If you were wondering where the larger banks are spending money when it comes to setting technology priorities, consider research by Ovum. It finds the most important areas for digital technology are: creating digital capability (28%), modernizing legacy systems (23%), managing security, identity and privacy (18%), building a modern workplace (15%) and adopting cloud services (10%). Now you know.
No matter where you are spending money on technology, we bet more of it today is going towards mobility. People want the freedom to travel and move around and they don't want work to interfere with that. To support this and cement relationships to the bank, consider an increasingly popular approach known as digital nomadism.
From laptops, mobile phones and Skype, to co-working office spaces that can be rented by the day, it is easier than ever for people to work remotely. Add to that low cost airfares available through various websites and the availability of inexpensive accommodations through Airbnb and working remotely can now be done from pretty much anywhere in the world.
As a result, a growing number of people are taking digital nomadism mainstream by working from literally anywhere they can think of that they want to visit. In fact, according to MBO Partners, there are now 4.8mm Americans who consider themselves to be digital nomads. Another 27% that have traditional jobs say they are considering becoming digital nomads within the next 2-3Ys and another 11% intend to do so.
Although millennials and younger workers are definitely driving this trend, they are not the only ones embracing it. In fact, 54% of digital nomads are older than 38Ys old. Of those embracing the lifestyle, 69% are male, 31% are female and 54% are full-time employees. As more retired baby boomers find themselves getting stir crazy and looking to go back to work, there are predictions that many will also embrace the digital nomad lifestyle.
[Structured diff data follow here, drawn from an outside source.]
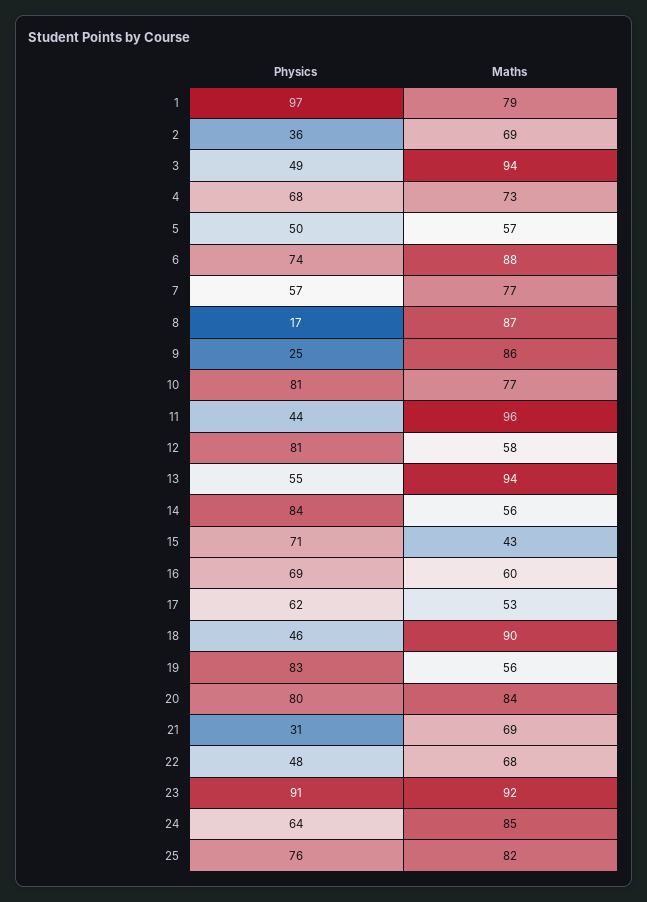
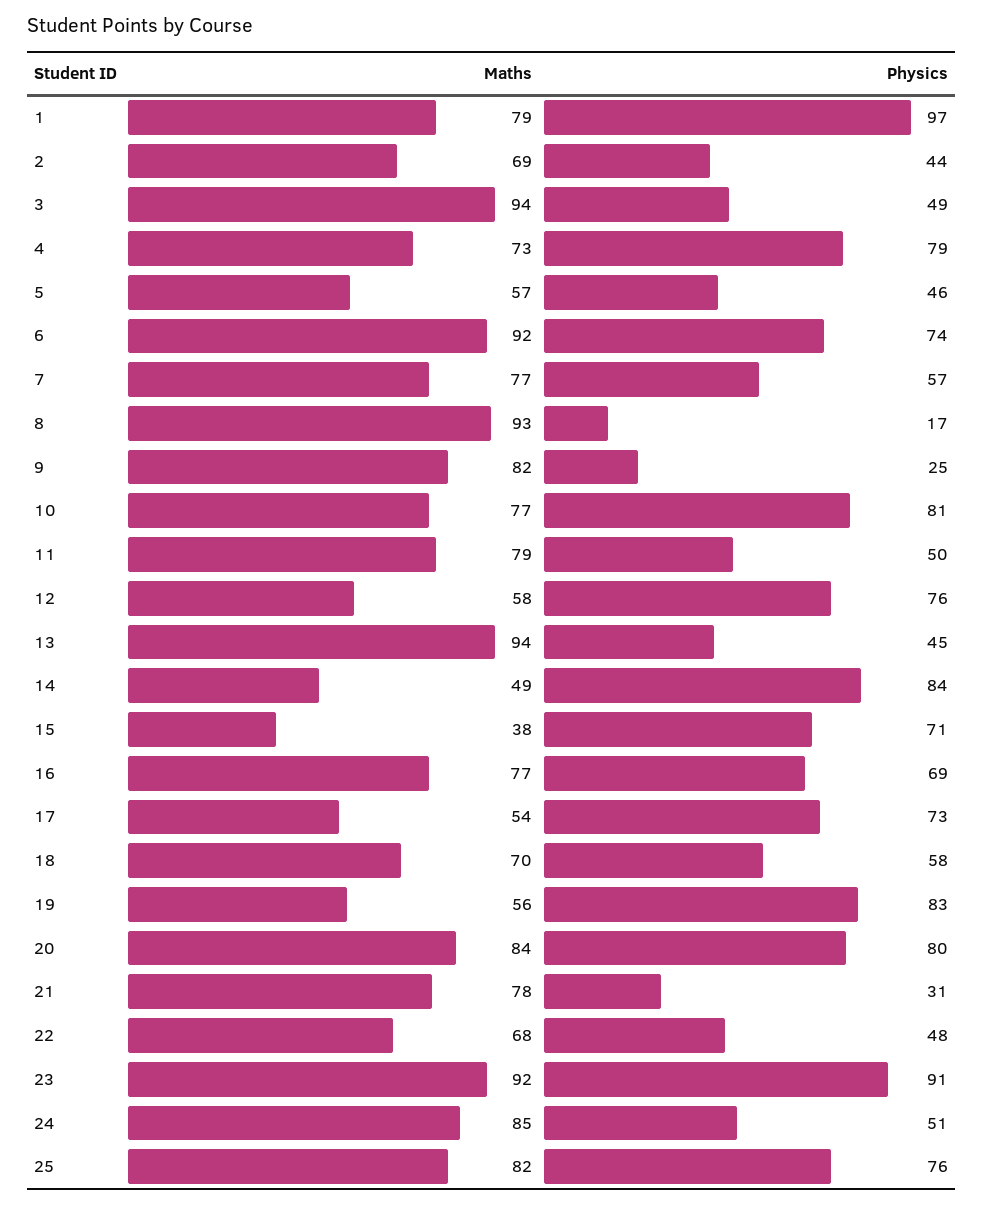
Physics, 2: 36 -> 44
Physics, 4: 68 -> 79
Physics, 5: 50 -> 46
Maths, 6: 88 -> 92
Maths, 8: 87 -> 93
Maths, 9: 86 -> 82
Physics, 11: 44 -> 50
Maths, 11: 96 -> 79
Physics, 12: 81 -> 76
Physics, 13: 55 -> 45
Maths, 14: 56 -> 49
Maths, 15: 43 -> 38
Maths, 16: 60 -> 77
Physics, 17: 62 -> 73
Maths, 17: 53 -> 54
Physics, 18: 46 -> 58
Maths, 18: 90 -> 70
Maths, 21: 69 -> 78
Physics, 24: 64 -> 51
All of this creates new opportunities for community banks. This is true both when it comes to your own employees, as well as how you should be courting this group as customers with services and offerings. Since the digital nomad lifestyle lends itself particularly well to roles such as IT services, one way that community banks can attract candidates for such roles is to allow employees to work remotely from varied locations at least part of the year.
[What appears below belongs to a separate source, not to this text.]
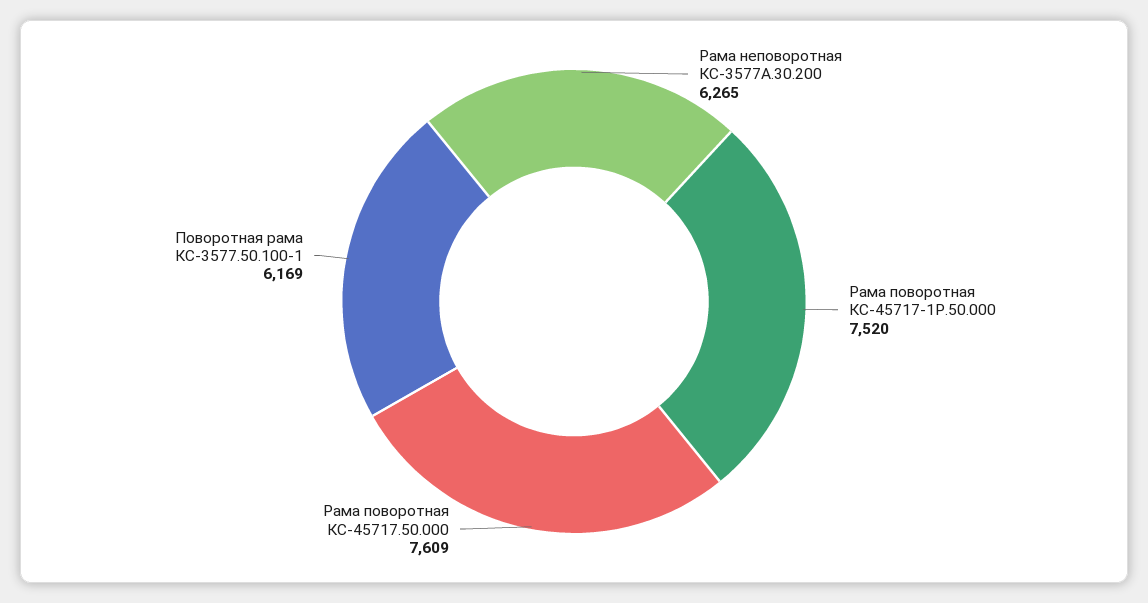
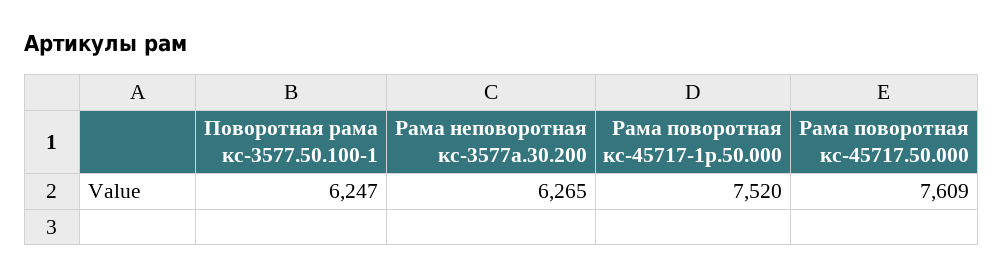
Поворотная рама КС-3577.50.100-1: 6169 -> 6247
On the flip side of the equation, community banks could be well served in promoting the ease of accessibility of your mobile and online banking services offered and any other services people working remote might find attractive. These services could range from the ability to easily exchange currencies, to the ability to easily contact and engage with customer service representatives online or by phone. Even added guidance and informational services can be a good way to reach this customer group - like ways to budget while traveling or how to stay safe and prevent fraud while working abroad.
However you want to appeal to this group, it needs to work for the employee, customer and your bank. That said, knowing this is going on just might give you some ideas to get started.